Fußball-Bundesliga:Disziplinlos beim Disziplinfanatiker

Der Hamburger SV liegt noch auf Rang zwei - trotz eines enttäuschenden 1:1 gegen Bielefeld. Doch Disziplinlosigkeiten in den eigenen Reihen gefährden diese Platzierung.

Johannes Aumüller

Bei einer Wahl zum größten Disziplinfanatiker der Bundesliga hätte Hamburgs Trainer Huub Stevens gute Chancen, auf dem ersten Platz zu landen. Der Holländer hat derart oft betont, auf Disziplin und die Null Wert zu legen, dass es naheliegend erscheint, ihn in Huub Opstelling umzubenennen - eines von vielen holländischen Wörtern für Disziplin.

Fußball-Bundesliga: Hamburgs Mittelfeldspieler David Jarolim kassierte nach einer Tätlichkeit die rote Karte.

Hamburgs Mittelfeldspieler David Jarolim kassierte nach einer Tätlichkeit die rote Karte.

(Foto: Foto: AP)

Nun hat der Hamburger SV wegen den schwachen Ergebnissen seiner Kontrahenten seinen zweiten Platz verteidigt, obwohl er gegen Bielefeld nur zu einem 1:1 kam. Doch in den verbleibenden acht Spielen droht den Hamburgern ein Problem auf dem eigentlichen Hoheitsgebiet ihres Trainers: auf dem Gebiet des Disziplin, und das auf dem Platz wie neben dem Platz.

Auf dem Platz zeigte sich die Disziplinlosigkeit einmal mehr in Gestalt des tschechischen Mittelfeldspielers David Jarolim. Nach einem Griff in den Unterleib seines Gegenspielers kassierte er in der 67. Minute völlig zurecht die rote Karte. Bis zu sechs Spiele Sperre drohen Jarolim nun, weshalb er genügend Zeit haben dürfte, seinen bisher gezeigten Fußballstil zu überdenken. Jarolim gilt zurecht als einer unfairsten Spieler der Liga. Das betrifft sowohl sein Defensiv-Verhalten (viele gemeine Fouls) als auch sein Offensiv-Verhalten (auffallend viele Schwalben).

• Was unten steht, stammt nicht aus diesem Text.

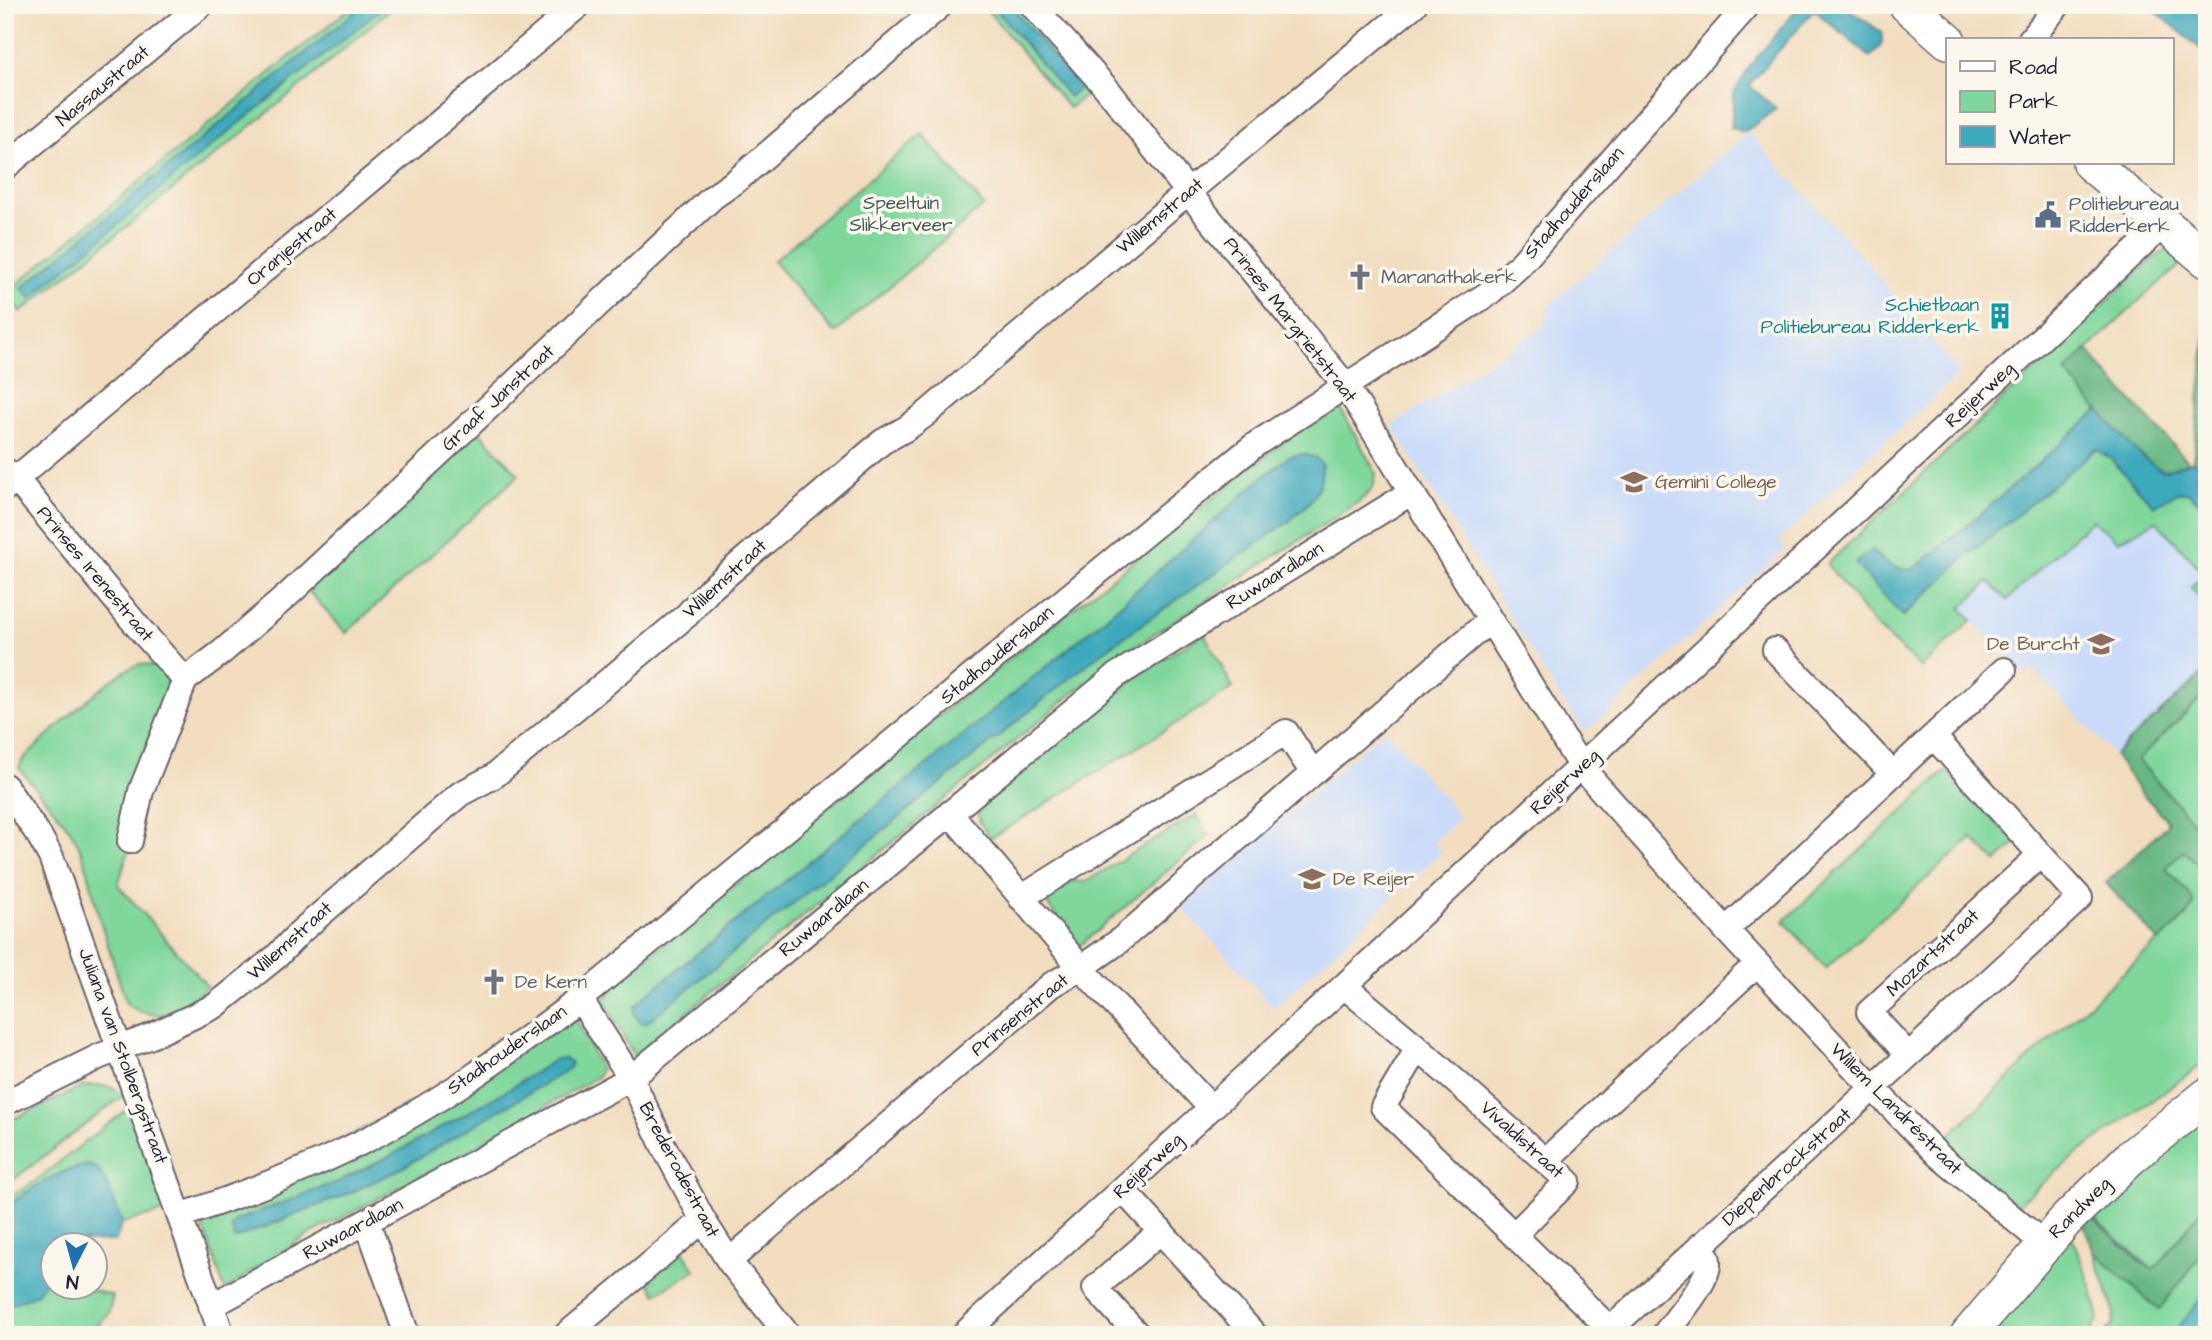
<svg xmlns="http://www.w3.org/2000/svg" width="2212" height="1340" font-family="'Architects Daughter',sans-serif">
<rect width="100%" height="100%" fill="#fbf7ec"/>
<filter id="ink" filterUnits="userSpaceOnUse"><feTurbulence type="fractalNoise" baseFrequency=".0143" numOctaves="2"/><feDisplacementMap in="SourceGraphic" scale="14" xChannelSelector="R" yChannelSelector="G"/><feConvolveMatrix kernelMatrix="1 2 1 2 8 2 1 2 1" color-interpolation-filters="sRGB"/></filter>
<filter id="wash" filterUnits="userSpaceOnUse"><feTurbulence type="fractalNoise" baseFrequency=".00686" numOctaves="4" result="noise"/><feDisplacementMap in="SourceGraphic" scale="28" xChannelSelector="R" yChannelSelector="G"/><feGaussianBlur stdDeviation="1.57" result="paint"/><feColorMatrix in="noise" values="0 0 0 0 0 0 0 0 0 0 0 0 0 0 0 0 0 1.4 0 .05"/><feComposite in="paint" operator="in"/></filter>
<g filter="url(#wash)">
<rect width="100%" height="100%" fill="#f2ddbf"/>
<path fill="#cadcf9" d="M1748 133 1848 241 1960 373 1779 540 1785 549 1588 730 1583 729 1560 698 1392 425 1545 326 1548 306Z
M2092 520 2119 541 2156 521 2206 575 2191 587 2207 608V670L2114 755 2032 668 2025 675 1960 608 1989 582 2008 599Z
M1385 729 1460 817 1434 842 1442 852 1274 1008 1181 907Z"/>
<path fill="#7fd79b" stroke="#507c6b" stroke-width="2" fill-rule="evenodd" d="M354 5H363L22 288 216 142 386 5H395L308 80 21 312 5 294 270 73Z
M983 5H995L994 7 1069 96 1079 88 1010 5H1019L1091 91 1069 108Z
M922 134 984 206 835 333 773 261Z
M2167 248 2181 260 2177 268 2143 297 2065 371 2099 411 1983 512 1914 569C1895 571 1884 562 1871 550L1904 616 1966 557 2096 449 2110 458 2154 506 2176 493 2188 492 2207 510V608L2191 587 2205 574 2156 521 2119 541 2092 520 2007 600 1989 582 1961 608 1972 620 1921 668 1876 626 1827 564 2146 265Z
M1326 409H1341L1376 473 1373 488 1360 501 1132 648 1095 675 634 1056 604 1001 614 985 976 685ZM1304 454 1316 458 1309 503 1288 522 1101 653 646 1023 644 997 1103 620 1264 476 1289 457Z
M476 428 519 475 346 633 303 585Z
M1204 633 1233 688 991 838 980 823 976 807 1141 673Z
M140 664C152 665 161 667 168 677L165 695 126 804 141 810 118 885 207 986C178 1011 164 1026 127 1005L99 917 88 871 79 846 69 828 19 768 23 759C47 737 113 671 140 664Z
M2207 692V838L2137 760Z
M1946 771 2017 843 1996 862 1972 838 1826 968 1784 921Z
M1197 814 1208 836 1078 947 1044 899 1073 881 1085 882Z
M2184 851 2207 873V1061L2081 1151 2006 1214 1942 1142 2032 1056 2186 916 2194 904 2191 896 2166 868Z
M576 1019 601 1070 597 1077 452 1160 312 1233 271 1258 225 1290 199 1215 567 1021ZM556 1059 569 1069 398 1170 354 1191 263 1228 237 1220 337 1182 392 1155 504 1092Z
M98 1085 112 1088 124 1095 5 1186V1123L84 1086Z
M2207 1104V1203L2160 1264 2152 1269 2082 1208Z
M131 1106 167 1211 122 1223 108 1186 89 1165C57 1170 32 1190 5 1207V1200L34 1182Z
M2067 1224 2091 1286 2099 1319 2088 1335H2005L1987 1321Z
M2207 1248V1291L2172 1335H2103L2113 1325 2114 1312 2094 1252 2159 1309Z
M682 1249 695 1270 656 1294 643 1273Z
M48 1276 52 1277V1288H86L113 1296 109 1312 90 1335H5V1306L37 1294Z"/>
<path fill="#67b883" stroke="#446d5f" stroke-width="2" d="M2207 323V472L2193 461Z
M2088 350 2105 372 2189 462 2163 471C2123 449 2094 405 2065 371Z
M2207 670V692L2138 760 2207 838V873L2184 851 2166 868 2191 896 2194 904 2186 916 2159 942 2106 883 2167 825V820L2138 789 2114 755Z
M2207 1203V1248L2159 1310 2094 1252 2079 1212 2082 1208 2142 1263 2152 1269 2160 1263Z"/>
<path fill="#3da9bc" stroke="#30667c" stroke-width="2" d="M363 5H386L216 142 31 298 22 288Z
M995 5H1010L1080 88 1069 97 994 7Z
M1810 5H1843L1881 32C1885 44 1879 49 1870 57L1814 10 1749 85 1776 109 1745 132 1731 128 1734 93 1750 66 1795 11Z
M2148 5H2187L2207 22V54Z
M2099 410C2118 432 2137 457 2163 471L2193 461 2207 472V510L2188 492 2176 493 2154 506 2110 458 2096 449 1966 557 1903 616 1855 564 1871 550C1884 562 1895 572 1914 569L1983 512Z
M1304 454 1316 458 1322 464C1323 494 1308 504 1288 522L1101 653 646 1023H640L634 1013V1007L644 997 1103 620 1264 476 1289 457Z
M564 1058 571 1063 569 1069 398 1170 354 1191 234 1239 231 1226 237 1220 337 1182 392 1155 504 1092 556 1059Z
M89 1165 98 1169 108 1186 122 1223 116 1241 56 1242 55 1245 52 1246 48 1276 37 1294 5 1306V1207C31 1189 58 1170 89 1165Z
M2207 1291V1335H2172Z"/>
</g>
<g filter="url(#ink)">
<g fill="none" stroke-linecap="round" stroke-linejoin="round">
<g stroke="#6b6369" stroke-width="28">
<path id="street" d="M1032 5 1108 90 1188 192 1346 386 1581 767 1726 930 1873 1088 1938 1155 2044 1244
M2030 40 2058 5
M5 167 201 5
M5 470 16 479 138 627 185 680
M5 488 579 5
M1775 650 1893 774
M5 786 40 837 51 857 222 1335
M950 813 1081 968 1211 1108
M130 841 141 791 185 680 222 652 289 594 713 197 736 181 941 5
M1021 898 1286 732 1313 773
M1726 930 2004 670
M1344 986 1418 1048 1383 1107 1610 1329
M580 999 631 1078 664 1147 703 1220 729 1261 788 1335
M1418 1048 1568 1181 1514 1235
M1908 1055 1869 1012 2040 855
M5 1103 98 1057 151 1036 215 1006 276 957 300 932 460 794 494 776 687 615 710 589 882 442 907 428 926 414 1188 192 1414 5
M1545 1161 1757 964
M1123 1190 1255 1335
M180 1216C241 1195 300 1173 358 1144 438 1105 509 1052 580 999L1158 523 1256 444 1489 293 1519 266 1748 5
M367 1222 407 1335
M729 1261 1051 985 1081 968 1118 942 1490 620
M211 1306 631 1078 1117 675 1412 492
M566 1335 703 1220
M963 1335 1344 986 2163 225
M1138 1335 1095 1288 1161 1231
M1604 1335 2080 898 1934 737
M1664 1335C1675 1320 1711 1279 1708 1261 1708 1256 1704 1250 1701 1245"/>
</g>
<g stroke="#6b6369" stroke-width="38">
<path id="secondary" d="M1907 5 1948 41
M2090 163 2207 260
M1968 1335 2066 1220 2131 1157 2207 1096"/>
</g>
<use href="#street" stroke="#fff" stroke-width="24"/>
<use href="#secondary" stroke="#fff" stroke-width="35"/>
</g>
</g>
<defs>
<g id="civic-bare" transform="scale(2.1)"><path d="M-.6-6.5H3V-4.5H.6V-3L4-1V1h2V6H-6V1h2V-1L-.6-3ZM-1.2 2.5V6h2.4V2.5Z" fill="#5c6f8a" stroke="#fbf7ec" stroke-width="2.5" paint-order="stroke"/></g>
<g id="church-bare" transform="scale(2.1)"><path d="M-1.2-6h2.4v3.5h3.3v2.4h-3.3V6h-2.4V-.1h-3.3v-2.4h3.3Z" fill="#6b7280" stroke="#fbf7ec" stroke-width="2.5" paint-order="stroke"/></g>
<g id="building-bare" transform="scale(2.1)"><path d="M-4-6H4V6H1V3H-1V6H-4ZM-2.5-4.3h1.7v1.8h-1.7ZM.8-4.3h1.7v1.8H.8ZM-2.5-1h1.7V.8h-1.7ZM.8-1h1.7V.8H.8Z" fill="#0f9aa8" stroke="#fbf7ec" stroke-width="2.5" paint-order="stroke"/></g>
<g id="school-bare" transform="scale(2.1)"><path d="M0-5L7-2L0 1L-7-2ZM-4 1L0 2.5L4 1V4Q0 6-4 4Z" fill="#8d6e63" stroke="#fbf7ec" stroke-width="2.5" paint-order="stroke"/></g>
</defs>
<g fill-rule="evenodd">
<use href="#civic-bare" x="2048" y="215"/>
<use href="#church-bare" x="1360" y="277"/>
<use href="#building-bare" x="2000" y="316"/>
<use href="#school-bare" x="1634" y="482"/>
<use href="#school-bare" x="2101" y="644"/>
<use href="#school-bare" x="1312" y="879"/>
<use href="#church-bare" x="494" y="982"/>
</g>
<g text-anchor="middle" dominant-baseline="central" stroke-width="7" stroke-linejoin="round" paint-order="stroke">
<g font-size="19" fill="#22223b" stroke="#fbf7ec">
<text transform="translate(103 86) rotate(-40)">Nassaustraat</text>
<text transform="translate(1574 203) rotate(-49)">Stadhouderslaan</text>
<text transform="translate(1160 216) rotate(-40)">Willemstraat</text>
<text transform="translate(292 247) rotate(-40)">Oranjestraat</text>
<text transform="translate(1290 320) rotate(52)">Prinses Margrietstraat</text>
<text transform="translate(1980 395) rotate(-43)">Reijerweg</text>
<text transform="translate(498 398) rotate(-43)">Graaf Janstraat</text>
<text transform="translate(95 574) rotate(50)">Prinses Irenestraat</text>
<text transform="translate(1275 576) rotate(-32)">Ruwaardlaan</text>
<text transform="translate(725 579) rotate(-43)">Willemstraat</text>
<text transform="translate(997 655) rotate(-40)">Stadhouderslaan</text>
<text transform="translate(1565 782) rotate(-43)">Reijerweg</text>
<text transform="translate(824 918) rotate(-40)">Ruwaardlaan</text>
<text transform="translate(290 941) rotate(-42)">Willemstraat</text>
<text transform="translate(1933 953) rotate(-43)">Mozartstraat</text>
<text transform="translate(1020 1015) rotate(-39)">Prinsenstraat</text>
<text transform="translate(507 1050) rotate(-35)">Stadhouderslaan</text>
<text transform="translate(123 1056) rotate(70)">Juliana van Stolbergstraat</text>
<text transform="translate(1896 1109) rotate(45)">Willem Landréstraat</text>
<text transform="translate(1522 1140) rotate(42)">Vivaldistraat</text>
<text transform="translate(1148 1166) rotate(-43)">Reijerweg</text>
<text transform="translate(1787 1167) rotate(-42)">Diepenbrockstraat</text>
<text transform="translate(679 1170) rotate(62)">Brederodestraat</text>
<text transform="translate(2080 1208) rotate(-45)">Randweg</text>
<text transform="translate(353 1229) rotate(-28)">Ruwaardlaan</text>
</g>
<g font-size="19" fill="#3e5858" stroke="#fbf7ec">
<text x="901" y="203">Speeltuin<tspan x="901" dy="22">Slikkerveer</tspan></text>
</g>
<g font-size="19" fill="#4e5e75" stroke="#fbf7ec" text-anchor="start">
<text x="2069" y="204">Politiebureau<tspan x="2069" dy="22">Ridderkerk</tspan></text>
</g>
<g font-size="19" fill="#5b616d" stroke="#fbf7ec" text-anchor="start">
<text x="1381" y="277">Maranathakerk</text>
<text x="515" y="982">De Kern</text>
</g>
<g font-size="19" fill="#0d838f" stroke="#fbf7ec" text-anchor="end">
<text x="1979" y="305">Schietbaan<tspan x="1979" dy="22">Politiebureau Ridderkerk</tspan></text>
</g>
<g font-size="19" fill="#785e54" stroke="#fbf7ec" text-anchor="start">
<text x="1655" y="482">Gemini College</text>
<text x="2080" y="644" text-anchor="end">De Burcht</text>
<text x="1333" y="879">De Reijer</text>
</g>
</g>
<rect width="2212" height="1340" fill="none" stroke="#fbf7ec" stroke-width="28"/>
<rect x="1946" y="38" width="228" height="126" fill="#fbf7ec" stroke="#a4a2a5" stroke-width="2"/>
<rect x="1960" y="61" width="35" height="10" fill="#ffffff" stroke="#a4a2a5" stroke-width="2"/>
<text x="2009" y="74" font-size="21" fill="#22223b">Road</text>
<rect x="1960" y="91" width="35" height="21" fill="#7fd79b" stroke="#a4a2a5" stroke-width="2"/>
<text x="2009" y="108" font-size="21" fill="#22223b">Park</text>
<rect x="1960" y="126" width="35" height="21" fill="#3da9bc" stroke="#a4a2a5" stroke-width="2"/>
<text x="2009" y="144" font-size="21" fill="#22223b">Water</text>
<g transform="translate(74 1266) rotate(186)"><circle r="33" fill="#fbf7ec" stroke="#a4a2a5" stroke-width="2"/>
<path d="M0-5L12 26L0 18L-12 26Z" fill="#1f6fb2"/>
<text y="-10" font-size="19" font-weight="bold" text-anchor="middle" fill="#22223b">N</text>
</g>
</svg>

Dieses Problem kapriziert sich aber nicht nur auf David Jarolim, den Trainer Stevens für dieses Verhalten mit einer Geldstrafe sanktionieren will. Schon vor einer Woche gegen Wolfsburg flogen zwei Hamburger vom Platz, damals traf es Vincent Kompany und Joris Mathijsen. Wenn die Hamburger nicht aufpassen, schwächen sie sich vor den schweren noch anstehenden Aufgaben nur selbst.

Das Verhalten auf dem Platz ist auch nicht der einzige Hort an Disziplinlosigkeiten. Unter der Woche entwickelte sich eine verbale Auseinandersetzung zwischen dem stets aufopferungsvoll kämpfenden Bastian Reinhardt und dem HSV-Regisseur Rafael van der Vaart. Via Öffentlichkeit forderte Reinhardt den Holländer zu mehr Laufarbeit für die Defensive auf. Und als alle dachten, nach einem Machtwort von Stevens ("solche Dinge gehören nicht in die Öffentlichkeit") sei dieses Kapitel geschlossen, legte Torhüter Frank Rost nach dem Spiel gegen Bielefeld nach: "Diese Aussagen sind nur für die Galerie und dienen dazu, sich zu profilieren. Einige sollten sich mal hinterfragen."

So war es kein Wunder, dass Huub Stevens nach dem Spiel mächtig angefressen war. Nein, "nicht angefressen, nur enttäuscht", wie er einen fragenden Fernsehreporter schnell zurecht wies. Enttäuscht über das Ergebnis gegen Bielefeld, aber auch enttäuscht über bisher nicht gekannte Disziplinlosigkeiten. Wenn diese anhalten, gefährden sie den Hamburgern den krönenden Abschluss einer bisher erfolgreichen Saison, einen Platz unter den ersten Drei der Liga und die mögliche Qualifikation für die Champions League.